User:Razzi/2021-05-5

Procedure to fold 2 partitions into one: https://phabricator.wikimedia.org/T278424#7020076

mkdir /srv/sqldata
mv /var/lib/mysql/* /srv/sqldata
umount /var/lib/mysql
umount /srv
lvremove /dev/an-coord1001-vg/mysql
lvextend -l +100%FREE /dev/an-coord1001-vg/srv
resize2fs /dev/an-coord1001-vg/srv

Also had to change the mysql data directory: https://gerrit.wikimedia.org/r/c/operations/puppet/+/681358/2/hieradata/role/common/analytics_cluster/coordinator.yaml

profile::analytics::database::meta::datadir: '/srv/sqldata'

Got a ping on https://phabricator.wikimedia.org/T280367 - Mysql partition on an-coord1001 sudden change in growth rate since Apr 14th

The issue was resolved, which is visible on: https://grafana.wikimedia.org/d/000000377/host-overview?viewPanel=12&orgId=1&var-server=an-coord1001&var-datasource=eqiad%20prometheus%2Fops&from=1618272000000&to=1619913599000

Priority for today:

I had thought originally that we could do the upgrade with everything online, rather than doing a maintenance window with readonly safe mode etc. I can see the benefit of safe mode for protecting against data loss, and there is always the chance a reimage goes horribly wrong, but since all this is on a standby we shouldn't have to take writing offline.

* **Your tasks**:
1. Using the partition notes above, decide whether each statement agrees with them: (a) the mysql data directory was set to /srv/sqldata; (b) the sudden growth-rate change on the Mysql partition began in March; (c) the writer believed writing had to be taken offline for the upgrade. Answer yes or no for each and quote the deciding words.
2. In the partition notes, which command resizes the filesystem after the volume is extended?

* **Collected data**:
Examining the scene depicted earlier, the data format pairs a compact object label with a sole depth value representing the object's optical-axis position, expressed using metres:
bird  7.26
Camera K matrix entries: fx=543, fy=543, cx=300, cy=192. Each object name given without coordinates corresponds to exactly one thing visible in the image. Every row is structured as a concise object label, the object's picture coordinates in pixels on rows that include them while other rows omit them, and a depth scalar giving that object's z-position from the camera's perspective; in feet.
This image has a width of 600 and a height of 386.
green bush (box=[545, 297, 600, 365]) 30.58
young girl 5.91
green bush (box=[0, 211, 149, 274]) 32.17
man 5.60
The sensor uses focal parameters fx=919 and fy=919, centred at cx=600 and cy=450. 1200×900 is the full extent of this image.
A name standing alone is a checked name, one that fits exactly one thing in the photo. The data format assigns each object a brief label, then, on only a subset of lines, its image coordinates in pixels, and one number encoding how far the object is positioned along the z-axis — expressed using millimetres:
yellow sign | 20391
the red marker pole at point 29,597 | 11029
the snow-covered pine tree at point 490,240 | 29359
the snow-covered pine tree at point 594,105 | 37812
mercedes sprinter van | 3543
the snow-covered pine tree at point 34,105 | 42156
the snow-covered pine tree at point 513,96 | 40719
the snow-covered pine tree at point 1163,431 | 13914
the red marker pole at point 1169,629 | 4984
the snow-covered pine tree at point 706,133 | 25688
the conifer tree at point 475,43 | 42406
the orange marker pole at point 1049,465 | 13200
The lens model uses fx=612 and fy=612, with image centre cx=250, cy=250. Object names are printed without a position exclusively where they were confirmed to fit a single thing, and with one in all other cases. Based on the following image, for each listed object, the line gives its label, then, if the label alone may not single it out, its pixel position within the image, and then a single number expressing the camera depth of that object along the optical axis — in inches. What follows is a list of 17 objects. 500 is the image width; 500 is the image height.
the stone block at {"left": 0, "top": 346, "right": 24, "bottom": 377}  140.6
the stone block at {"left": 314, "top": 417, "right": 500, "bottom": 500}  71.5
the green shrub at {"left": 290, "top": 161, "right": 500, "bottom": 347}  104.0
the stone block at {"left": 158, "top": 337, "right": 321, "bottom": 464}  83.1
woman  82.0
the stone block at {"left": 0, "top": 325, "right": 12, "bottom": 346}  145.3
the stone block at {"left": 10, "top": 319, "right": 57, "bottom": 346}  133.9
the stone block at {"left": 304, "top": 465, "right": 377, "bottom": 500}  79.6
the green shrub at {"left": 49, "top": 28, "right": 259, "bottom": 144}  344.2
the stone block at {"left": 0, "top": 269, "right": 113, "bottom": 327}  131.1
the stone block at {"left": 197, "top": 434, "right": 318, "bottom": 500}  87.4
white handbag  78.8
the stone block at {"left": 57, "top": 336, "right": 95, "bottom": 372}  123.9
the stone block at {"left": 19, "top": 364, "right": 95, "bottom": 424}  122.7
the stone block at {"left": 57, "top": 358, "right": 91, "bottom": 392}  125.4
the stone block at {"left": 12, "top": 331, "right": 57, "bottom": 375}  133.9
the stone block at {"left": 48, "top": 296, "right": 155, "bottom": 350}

* **Per-task outputs**:
1.
(a) Yes: "profile::analytics::database::meta::datadir: '/srv/sqldata'"
(b) No: "sudden change in growth rate since Apr 14th"
(c) No: "since all this is on a standby we shouldn't have to take writing offline"

2. resize2fs /dev/an-coord1001-vg/srv